- MATERIAL FOR THE TASK
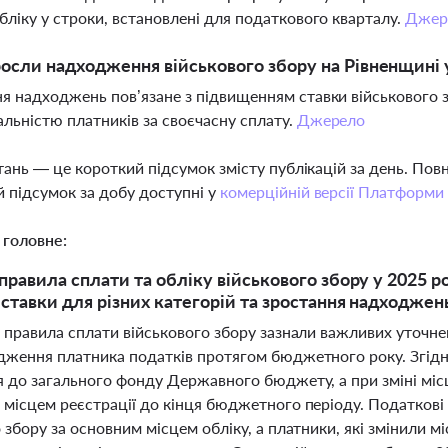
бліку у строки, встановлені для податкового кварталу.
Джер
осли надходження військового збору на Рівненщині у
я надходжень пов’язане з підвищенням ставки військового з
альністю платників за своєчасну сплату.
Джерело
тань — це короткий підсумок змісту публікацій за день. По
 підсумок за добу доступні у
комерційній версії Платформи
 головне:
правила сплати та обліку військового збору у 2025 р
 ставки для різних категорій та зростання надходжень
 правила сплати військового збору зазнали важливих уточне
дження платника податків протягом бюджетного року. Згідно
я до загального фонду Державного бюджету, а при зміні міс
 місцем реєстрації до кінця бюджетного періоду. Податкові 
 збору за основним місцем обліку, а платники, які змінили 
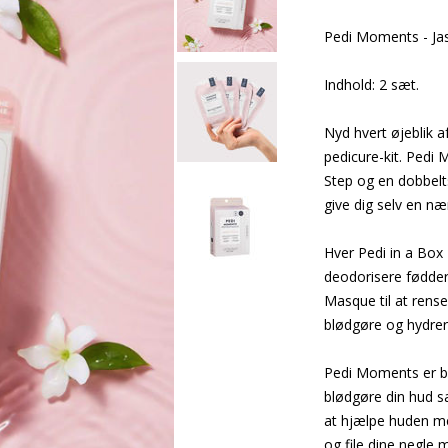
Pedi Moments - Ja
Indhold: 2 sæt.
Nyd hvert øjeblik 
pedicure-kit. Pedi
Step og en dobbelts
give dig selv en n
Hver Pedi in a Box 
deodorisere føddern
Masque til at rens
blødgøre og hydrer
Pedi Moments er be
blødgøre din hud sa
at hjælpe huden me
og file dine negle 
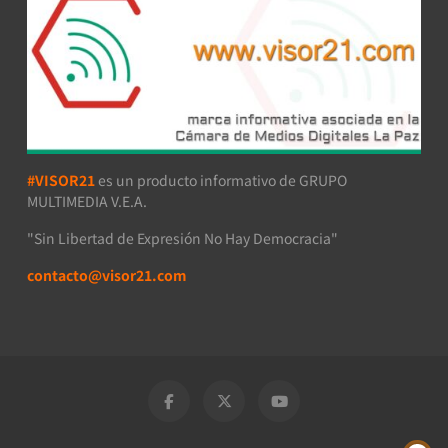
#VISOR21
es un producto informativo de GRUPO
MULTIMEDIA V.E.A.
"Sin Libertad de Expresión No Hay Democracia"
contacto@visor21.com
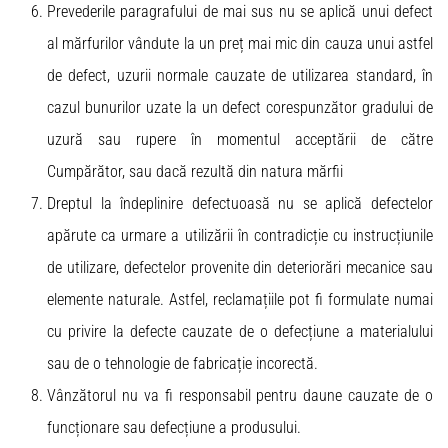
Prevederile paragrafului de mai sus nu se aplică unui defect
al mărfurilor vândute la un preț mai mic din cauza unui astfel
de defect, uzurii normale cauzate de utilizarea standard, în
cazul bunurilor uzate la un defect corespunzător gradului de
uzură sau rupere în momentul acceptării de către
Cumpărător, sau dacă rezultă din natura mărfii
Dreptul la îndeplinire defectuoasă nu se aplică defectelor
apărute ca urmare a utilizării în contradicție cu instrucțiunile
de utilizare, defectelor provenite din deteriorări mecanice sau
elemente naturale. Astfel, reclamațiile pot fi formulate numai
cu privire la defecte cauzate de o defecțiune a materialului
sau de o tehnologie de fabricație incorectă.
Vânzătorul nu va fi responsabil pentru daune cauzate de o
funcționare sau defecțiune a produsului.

--

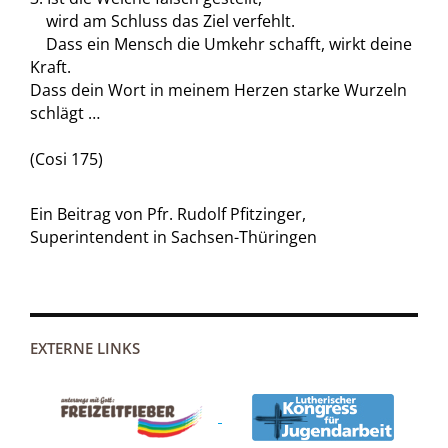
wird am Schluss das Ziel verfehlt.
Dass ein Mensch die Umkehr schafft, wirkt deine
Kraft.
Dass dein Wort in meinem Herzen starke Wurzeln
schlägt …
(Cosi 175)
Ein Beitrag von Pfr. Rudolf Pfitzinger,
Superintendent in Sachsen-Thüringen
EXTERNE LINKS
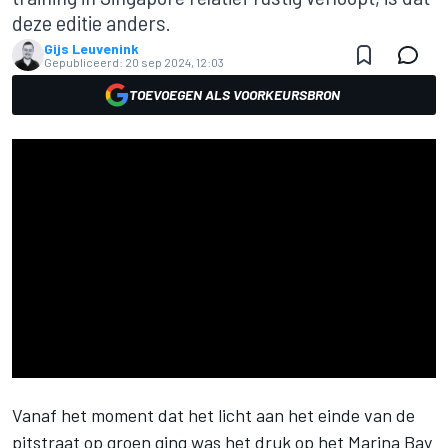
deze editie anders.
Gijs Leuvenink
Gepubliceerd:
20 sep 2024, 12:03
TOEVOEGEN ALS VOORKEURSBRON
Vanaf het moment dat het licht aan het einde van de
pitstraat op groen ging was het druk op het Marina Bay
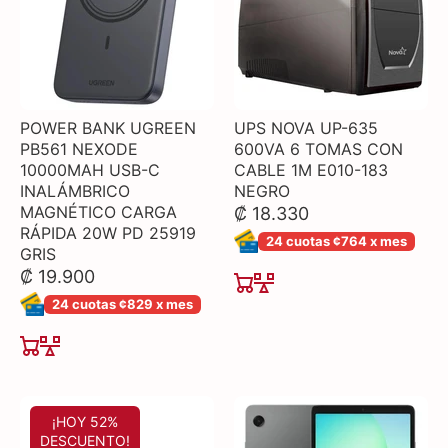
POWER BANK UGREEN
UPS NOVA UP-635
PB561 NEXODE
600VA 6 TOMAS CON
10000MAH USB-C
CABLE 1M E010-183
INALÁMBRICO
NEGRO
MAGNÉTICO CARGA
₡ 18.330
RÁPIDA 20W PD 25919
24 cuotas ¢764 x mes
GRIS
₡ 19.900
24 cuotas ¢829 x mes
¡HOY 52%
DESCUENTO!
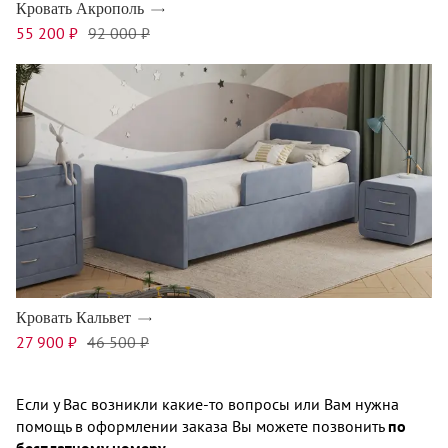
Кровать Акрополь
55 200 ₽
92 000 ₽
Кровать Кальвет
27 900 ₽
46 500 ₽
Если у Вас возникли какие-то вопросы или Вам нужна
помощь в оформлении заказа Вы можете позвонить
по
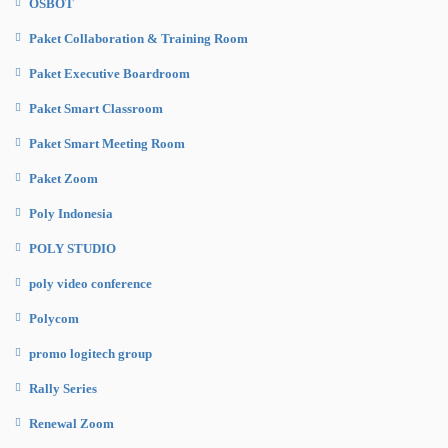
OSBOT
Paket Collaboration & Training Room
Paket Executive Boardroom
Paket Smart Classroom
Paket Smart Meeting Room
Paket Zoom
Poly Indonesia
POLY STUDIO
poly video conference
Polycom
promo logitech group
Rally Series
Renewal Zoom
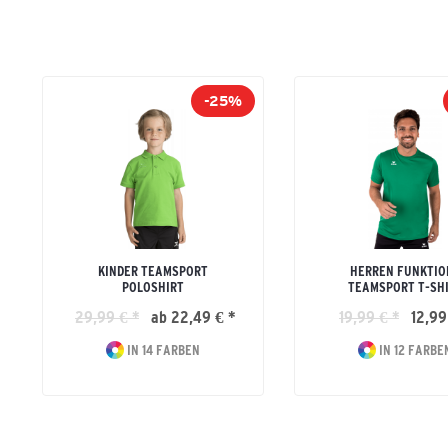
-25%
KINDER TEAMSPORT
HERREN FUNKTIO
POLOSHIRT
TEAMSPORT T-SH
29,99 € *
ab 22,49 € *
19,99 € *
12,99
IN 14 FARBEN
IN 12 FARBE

---

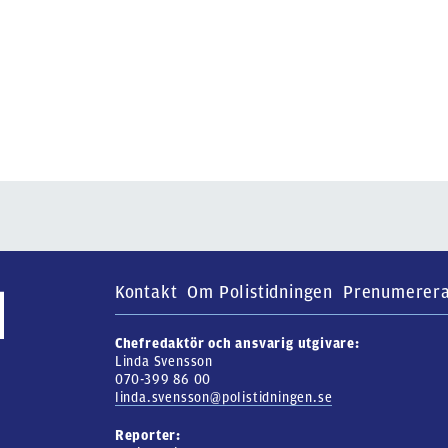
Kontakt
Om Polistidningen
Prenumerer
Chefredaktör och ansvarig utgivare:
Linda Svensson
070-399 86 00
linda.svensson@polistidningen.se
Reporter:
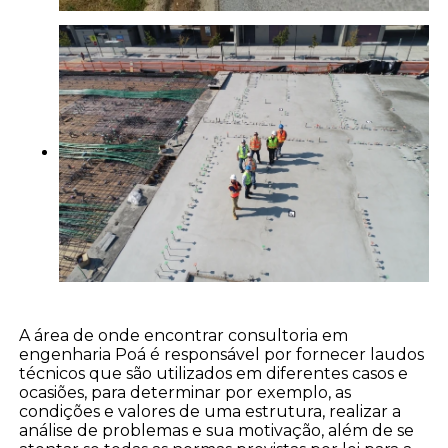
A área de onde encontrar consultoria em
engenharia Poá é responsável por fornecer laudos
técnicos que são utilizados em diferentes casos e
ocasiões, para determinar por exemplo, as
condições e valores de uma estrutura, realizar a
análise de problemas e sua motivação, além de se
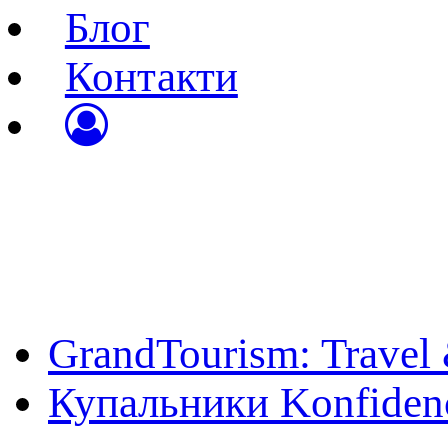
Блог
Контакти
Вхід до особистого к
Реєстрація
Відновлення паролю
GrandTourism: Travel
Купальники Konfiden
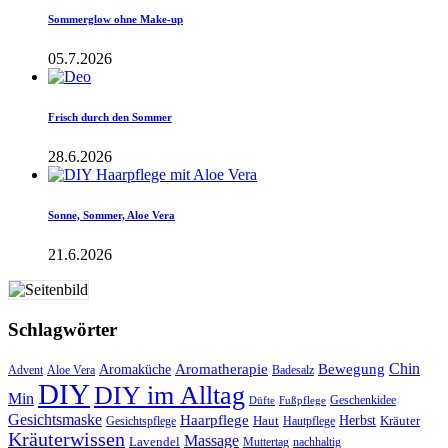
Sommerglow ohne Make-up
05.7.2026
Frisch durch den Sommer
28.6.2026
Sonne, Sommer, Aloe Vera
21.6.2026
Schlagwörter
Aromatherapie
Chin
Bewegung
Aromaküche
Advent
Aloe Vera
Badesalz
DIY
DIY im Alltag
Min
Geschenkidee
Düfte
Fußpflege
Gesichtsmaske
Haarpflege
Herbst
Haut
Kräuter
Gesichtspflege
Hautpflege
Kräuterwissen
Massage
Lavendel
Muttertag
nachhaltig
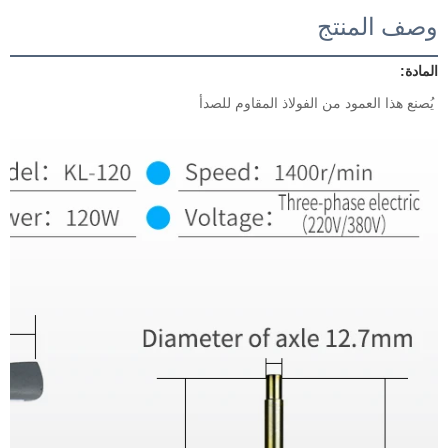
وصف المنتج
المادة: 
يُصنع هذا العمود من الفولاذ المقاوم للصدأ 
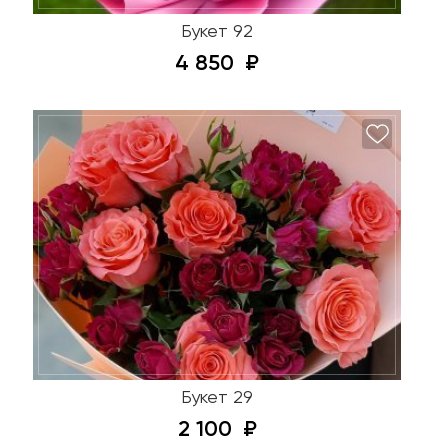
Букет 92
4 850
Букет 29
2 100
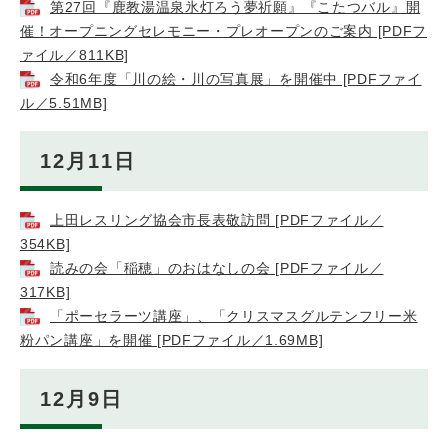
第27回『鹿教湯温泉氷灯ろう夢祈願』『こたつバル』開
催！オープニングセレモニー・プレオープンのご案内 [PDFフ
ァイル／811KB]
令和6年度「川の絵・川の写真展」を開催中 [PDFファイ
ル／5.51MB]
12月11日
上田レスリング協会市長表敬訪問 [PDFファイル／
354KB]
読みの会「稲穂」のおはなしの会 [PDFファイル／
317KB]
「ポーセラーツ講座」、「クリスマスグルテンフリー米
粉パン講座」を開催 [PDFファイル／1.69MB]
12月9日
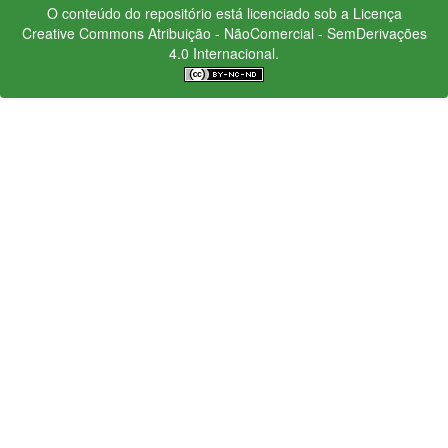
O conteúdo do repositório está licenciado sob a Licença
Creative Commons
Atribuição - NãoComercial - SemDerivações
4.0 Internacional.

- TASK STATEMENT
Scan the records for the word "правила", and copy each line where it is found.

- REPLY
правила сплати та обліку військового збору у 2025 р
 правила сплати військового збору зазнали важливих уточне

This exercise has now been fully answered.